** TEXT follows **

Step 1B: simulate a network problem

Overview of Step 1B

Using:

  • On maple (lab subnet router), do:
    conf t
      ip access-list standard gst-4083-eg-adm-6
        deny 152.54.0.0 0.0.255.255
        permit any
      exit
      int gi 0/1.829
        ip access-group gst-4083-eg-adm-6 out
      exit
    exit
    
  • Wait 5 minutes
  • Attempt to SSH to bbn-hn.exogeni.gpolab.bbn.com:
    ssh bbn-hn.exogeni.gpolab.bbn.com
    
  • If SSH is successful, attempt to sudo on bbn-hn:
    sudo -v
    
  • Browse to https://bbn-hn.exogeni.net/rack_bbn/ and attempt to login to nagios
  • If successful, enumerate any errors currently outstanding in rack nagios
  • Browse to http://monitor.gpolab.bbn.com/nagios/cgi-bin/status.cgi?hostgroup=all&style=detail&sorttype=2&sortoption=3 and ensure that GPO nagios is available
  • If successful, enumerate any exogeni-relevant errors currently outstanding in GPO nagios
  • Run omni getversion and listresources against the BBN rack ORCA AM:
    omni -a https://bbn-hn.exogeni.gpolab.bbn.com:11443/orca/xmlrpc getversion
    omni -a https://bbn-hn.exogeni.gpolab.bbn.com:11443/orca/xmlrpc listresources
    
  • Run omni getversion and listresources against the BBN rack FOAM AM:
    omni -a https://bbn-hn.exogeni.gpolab.bbn.com:3626/foam/gapi/1 getversion
    omni -a https://bbn-hn.exogeni.gpolab.bbn.com:3626/foam/gapi/1 listresources
    
  • Look at http://monitor.gpolab.bbn.com/connectivity/campus.html to see the status of the connection from argos to exogeni-vlan1750.bbn.dataplane.geni.net

Verify:

  • Site admins should be able to login to bbn-hn and perform sudo operations
  • Rack nagios should be available (though it may show some errors based on the disconnection, obviously)

** End of TEXT **
** RAW DATA follows **

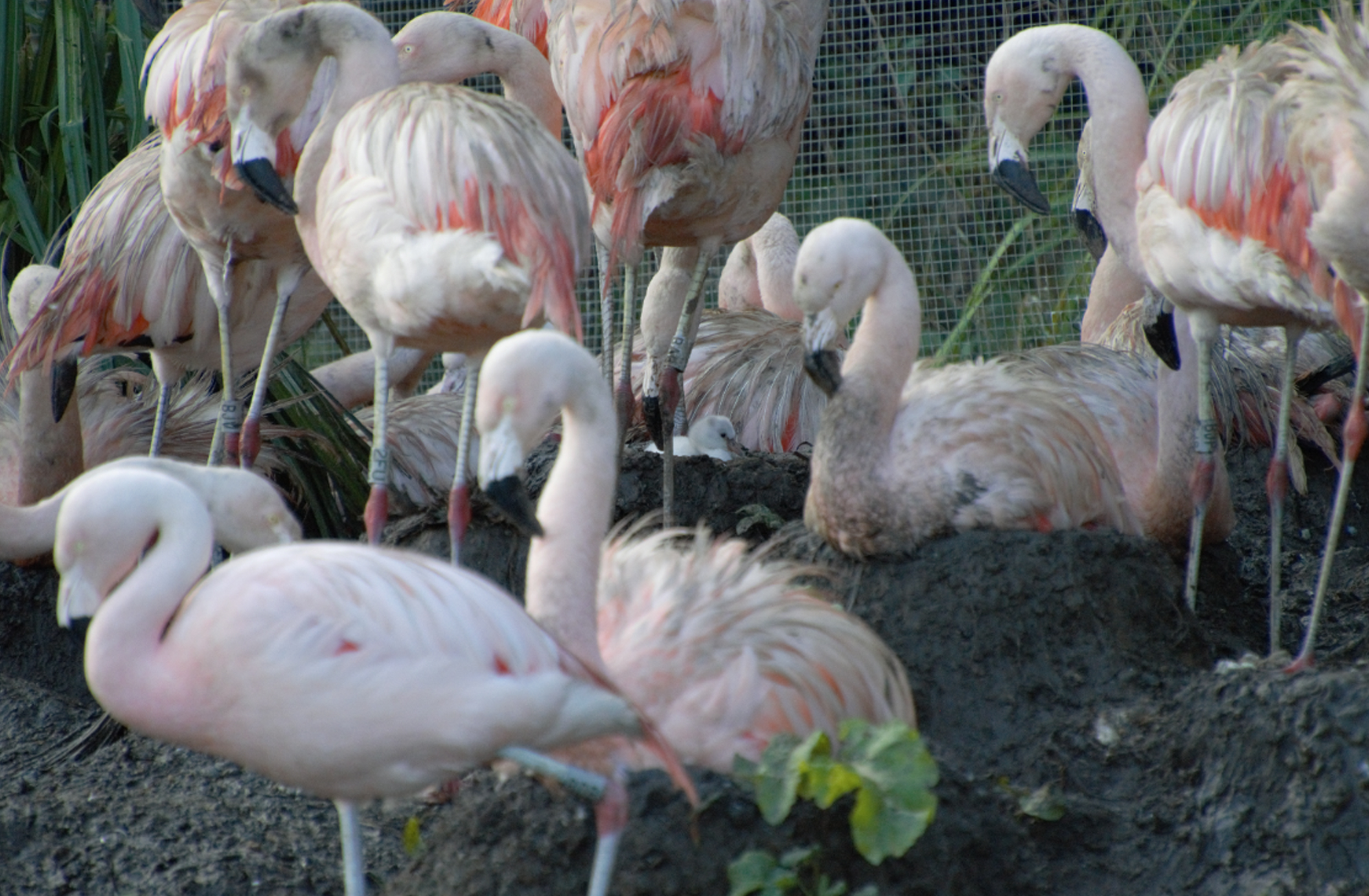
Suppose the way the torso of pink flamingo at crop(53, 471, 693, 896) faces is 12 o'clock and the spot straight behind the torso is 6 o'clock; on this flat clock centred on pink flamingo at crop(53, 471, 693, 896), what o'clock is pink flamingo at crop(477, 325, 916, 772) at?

** End of RAW DATA **

## WORK ORDER
According to the Step 1B text, why might rack nagios show some errors even though it should be available? Answer in one to three sentences. Work from the text alone, not from the data.

## EXPECTED ANSWER
Rack nagios may show some errors because of the disconnection that this step simulates. It is still expected to be available despite those errors.